(PROBLEM STATEMENT):
Rewrite the entries from the beginning through the line containing "живеењето, ја наметнуваат потребата да се", inclusive, with "intellectual property" replaced by "exclusive property" and everything else left as it is.

** SOURCE RECORDS follows **

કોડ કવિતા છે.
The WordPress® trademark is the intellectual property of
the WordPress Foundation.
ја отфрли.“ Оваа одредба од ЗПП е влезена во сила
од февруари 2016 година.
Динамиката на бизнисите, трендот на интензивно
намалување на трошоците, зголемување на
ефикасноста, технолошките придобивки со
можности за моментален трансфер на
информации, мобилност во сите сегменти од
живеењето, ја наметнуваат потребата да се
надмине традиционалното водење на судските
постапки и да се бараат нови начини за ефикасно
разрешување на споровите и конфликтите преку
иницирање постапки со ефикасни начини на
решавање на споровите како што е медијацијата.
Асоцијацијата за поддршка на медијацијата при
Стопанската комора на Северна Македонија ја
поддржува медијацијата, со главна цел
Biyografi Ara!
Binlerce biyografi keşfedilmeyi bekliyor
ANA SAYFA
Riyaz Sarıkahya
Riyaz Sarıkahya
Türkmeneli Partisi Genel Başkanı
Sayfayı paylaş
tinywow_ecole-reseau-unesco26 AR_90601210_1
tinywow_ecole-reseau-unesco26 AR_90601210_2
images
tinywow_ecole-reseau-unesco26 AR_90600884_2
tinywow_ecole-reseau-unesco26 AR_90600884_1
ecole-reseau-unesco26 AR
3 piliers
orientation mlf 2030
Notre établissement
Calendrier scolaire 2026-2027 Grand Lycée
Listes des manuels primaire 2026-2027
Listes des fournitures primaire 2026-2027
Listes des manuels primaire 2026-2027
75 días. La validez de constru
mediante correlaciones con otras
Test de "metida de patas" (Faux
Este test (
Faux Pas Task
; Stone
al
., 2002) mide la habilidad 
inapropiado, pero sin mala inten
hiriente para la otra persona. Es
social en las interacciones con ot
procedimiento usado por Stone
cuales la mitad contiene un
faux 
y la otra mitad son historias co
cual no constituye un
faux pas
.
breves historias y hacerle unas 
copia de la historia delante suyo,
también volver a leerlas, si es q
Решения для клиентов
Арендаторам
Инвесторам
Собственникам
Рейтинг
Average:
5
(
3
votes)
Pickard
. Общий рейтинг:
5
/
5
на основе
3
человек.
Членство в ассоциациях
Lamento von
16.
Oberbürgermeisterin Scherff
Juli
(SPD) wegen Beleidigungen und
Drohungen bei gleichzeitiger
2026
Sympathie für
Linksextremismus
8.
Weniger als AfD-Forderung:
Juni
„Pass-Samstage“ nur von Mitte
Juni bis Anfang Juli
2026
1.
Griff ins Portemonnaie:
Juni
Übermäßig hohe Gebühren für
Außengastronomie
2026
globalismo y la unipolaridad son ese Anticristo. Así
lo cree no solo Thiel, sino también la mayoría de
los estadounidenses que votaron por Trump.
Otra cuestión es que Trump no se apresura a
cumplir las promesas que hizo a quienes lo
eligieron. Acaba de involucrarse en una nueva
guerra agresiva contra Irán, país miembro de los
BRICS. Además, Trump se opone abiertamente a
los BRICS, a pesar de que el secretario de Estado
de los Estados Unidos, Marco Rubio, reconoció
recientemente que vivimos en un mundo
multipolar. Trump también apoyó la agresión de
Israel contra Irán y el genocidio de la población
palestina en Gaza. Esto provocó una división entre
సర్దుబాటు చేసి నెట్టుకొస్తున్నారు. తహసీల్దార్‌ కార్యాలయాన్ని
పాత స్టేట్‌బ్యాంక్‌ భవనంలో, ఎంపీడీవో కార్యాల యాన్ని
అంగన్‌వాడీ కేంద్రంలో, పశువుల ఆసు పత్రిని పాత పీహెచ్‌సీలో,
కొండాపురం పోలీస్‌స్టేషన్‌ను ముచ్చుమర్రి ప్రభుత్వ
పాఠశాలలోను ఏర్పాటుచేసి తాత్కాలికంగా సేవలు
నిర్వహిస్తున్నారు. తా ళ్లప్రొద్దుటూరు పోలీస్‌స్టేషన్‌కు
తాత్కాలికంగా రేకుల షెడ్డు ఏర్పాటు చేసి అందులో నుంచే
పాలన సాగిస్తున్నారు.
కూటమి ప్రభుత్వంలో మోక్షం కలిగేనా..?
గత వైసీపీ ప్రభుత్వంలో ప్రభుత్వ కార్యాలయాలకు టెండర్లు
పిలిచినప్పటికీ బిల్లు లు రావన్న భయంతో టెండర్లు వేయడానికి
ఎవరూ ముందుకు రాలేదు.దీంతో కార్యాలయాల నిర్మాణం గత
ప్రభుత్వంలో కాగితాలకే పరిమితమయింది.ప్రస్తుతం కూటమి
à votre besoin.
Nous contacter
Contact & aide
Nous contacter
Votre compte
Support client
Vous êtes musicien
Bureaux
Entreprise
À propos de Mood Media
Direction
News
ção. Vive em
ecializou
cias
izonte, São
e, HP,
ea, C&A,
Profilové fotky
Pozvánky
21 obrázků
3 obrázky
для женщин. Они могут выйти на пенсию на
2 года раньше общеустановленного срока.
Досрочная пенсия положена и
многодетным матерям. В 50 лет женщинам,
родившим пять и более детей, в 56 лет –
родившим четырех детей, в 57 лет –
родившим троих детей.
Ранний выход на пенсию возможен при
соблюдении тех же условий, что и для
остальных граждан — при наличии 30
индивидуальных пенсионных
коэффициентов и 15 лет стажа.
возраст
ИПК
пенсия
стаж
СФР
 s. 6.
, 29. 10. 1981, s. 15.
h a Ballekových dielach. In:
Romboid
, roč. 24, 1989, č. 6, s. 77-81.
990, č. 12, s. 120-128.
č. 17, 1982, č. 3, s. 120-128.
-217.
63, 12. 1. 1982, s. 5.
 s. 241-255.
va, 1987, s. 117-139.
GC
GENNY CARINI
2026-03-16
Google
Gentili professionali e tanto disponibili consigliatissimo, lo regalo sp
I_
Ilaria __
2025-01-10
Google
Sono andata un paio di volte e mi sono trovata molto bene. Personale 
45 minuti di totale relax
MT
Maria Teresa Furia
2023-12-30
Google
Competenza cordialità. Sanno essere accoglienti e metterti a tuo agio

** End of SOURCE RECORDS **

(PROBLEM SOLUTION):
કોડ કવિતા છે.
The WordPress® trademark is the exclusive property of
the WordPress Foundation.
ја отфрли.“ Оваа одредба од ЗПП е влезена во сила
од февруари 2016 година.
Динамиката на бизнисите, трендот на интензивно
намалување на трошоците, зголемување на
ефикасноста, технолошките придобивки со
можности за моментален трансфер на
информации, мобилност во сите сегменти од
живеењето, ја наметнуваат потребата да се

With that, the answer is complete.